CORRESP 1 filename1.htm

McLaughlin & Stern, llp

   

 

steven w. schuster

Partner

Direct Phone: (212) 448-6216

Direct Fax: 1(800) 203-1556

E–Mail: sschuster@mclaughlinstern.com

260 Madison Avenue

New York, New York 10016

(212) 448–1100

Fax (212) 448–0066

 

Millbrook Office

Franklin Avenue

P.O. Box 1369

Millbrook, New York 12545

(845) 677–5700

Fax (845) 677–0097

  

March 5, 2012

 

 

BY MAIL AND EDGAR TRANSMISSION

 

Mr. Jim Rosenberg

Senior Assistant Chief Accountant

U.S. Securities and Exchange Commission

Division of Corporation Finance

100 F Street, NE

Washington, DC 20549

 

Re:China YCT International Group, Inc.
  

Form 10-K for the Fiscal Year Ended March 31, 2011

Filed September 9, 2011

File No. 000-53600

 

Dear Mr. Rosenberg:

 

On behalf of our client, China YCT International Group, Inc. (the “Company”), we are responding to the comments of the staff of the Division of Corporation Finance (the “Staff”) of the Securities and Exchange Commission (the “Commission”) set forth in your letter, dated February 17, 2012, with respect to the Company’s Annual Report on Form 10K for the fiscal year ended March 31, 2011 filed on September 9, 2011 (File No. 000-53600) (the “10K”). References to page numbers in our responses refer to page numbers in the 10K. For your convenience, the Commission’s comments have been repeated herein in bold, with responses immediately following each of the Commission’s comments.

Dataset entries
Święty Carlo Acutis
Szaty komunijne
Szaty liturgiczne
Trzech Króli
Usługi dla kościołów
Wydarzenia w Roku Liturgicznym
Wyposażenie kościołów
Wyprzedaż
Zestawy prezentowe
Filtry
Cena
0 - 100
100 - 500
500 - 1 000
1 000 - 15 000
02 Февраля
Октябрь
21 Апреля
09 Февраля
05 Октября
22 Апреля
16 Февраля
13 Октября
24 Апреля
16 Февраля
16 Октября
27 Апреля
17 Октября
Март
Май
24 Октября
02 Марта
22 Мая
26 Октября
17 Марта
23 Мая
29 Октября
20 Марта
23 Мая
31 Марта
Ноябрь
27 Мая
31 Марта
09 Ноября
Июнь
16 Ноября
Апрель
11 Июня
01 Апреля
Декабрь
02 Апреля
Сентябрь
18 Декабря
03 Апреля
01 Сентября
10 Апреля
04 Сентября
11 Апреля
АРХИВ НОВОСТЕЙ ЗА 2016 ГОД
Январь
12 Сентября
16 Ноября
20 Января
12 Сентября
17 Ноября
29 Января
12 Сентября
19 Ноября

* _Exercise set_:
1: In the response letter to the SEC, what is the date of the Commission's letter that the law firm is answering?
2: Reproduce the passage of the response letter to the SEC from "Form 10-K for" up to and including "the Commission’s comments.".
3: Resume the response letter to the SEC from the point where it stops.
These dataset entries have no connection to the response letter to the SEC.

* _Results of the exercise_:
1: February 17, 2012.

2:
Form 10-K for the Fiscal Year Ended March 31, 2011

Filed September 9, 2011

File No. 000-53600

 

Dear Mr. Rosenberg:

 

On behalf of our client, China YCT International Group, Inc. (the “Company”), we are responding to the comments of the staff of the Division of Corporation Finance (the “Staff”) of the Securities and Exchange Commission (the “Commission”) set forth in your letter, dated February 17, 2012, with respect to the Company’s Annual Report on Form 10K for the fiscal year ended March 31, 2011 filed on September 9, 2011 (File No. 000-53600) (the “10K”). References to page numbers in our responses refer to page numbers in the 10K. For your convenience, the Commission’s comments have been repeated herein in bold, with responses immediately following each of the Commission’s comments.

3:
 

1. In your response to previous comment five you indicate that under the October 21, 2011 amendment the common stock issued in February and September obligates you to transfer the US patent if the final contingency is not met. As a result, you believe that ASC 480-10-25-8 does not apply to your rescission provision because it relates to outstanding shares. It appears that your analysis is inconsistent with the facts and circumstances. We understand that the rescission provision is not an outstanding share, but instead is a contractual obligation to repurchase your common stock by transferring an asset, the US patent. Because the rescission provision was added by amendment almost eight months after the original agreement, it appears to be a freestanding financial instrument under ASC 480-10-20 requiring that you record the obligation to repurchase your stock at fair value under ASC 480-10-30-7 with changes in fair value recognized in earnings under ASC 480-10-35-5. Please tell us if our understanding is correct.

 

 
 

 

Company’s Response –

 

We concur that, if the obligation to repurchase our common stock by transferring the US patent is considered a freestanding financial instrument other than a part of an original agreement, the amended terms effective on October 21, 2011 have triggered a contractual obligation that is subject to ASC 480-10-25-8. We further concur that, if the contractual obligation is a freestanding financial instrument under ASC 480-1-20, we need to record the obligation to repurchase our stock at fair value under ASC 480-10-30-7 with changes in fair value recognized in earnings under ASC 480-10-35-5.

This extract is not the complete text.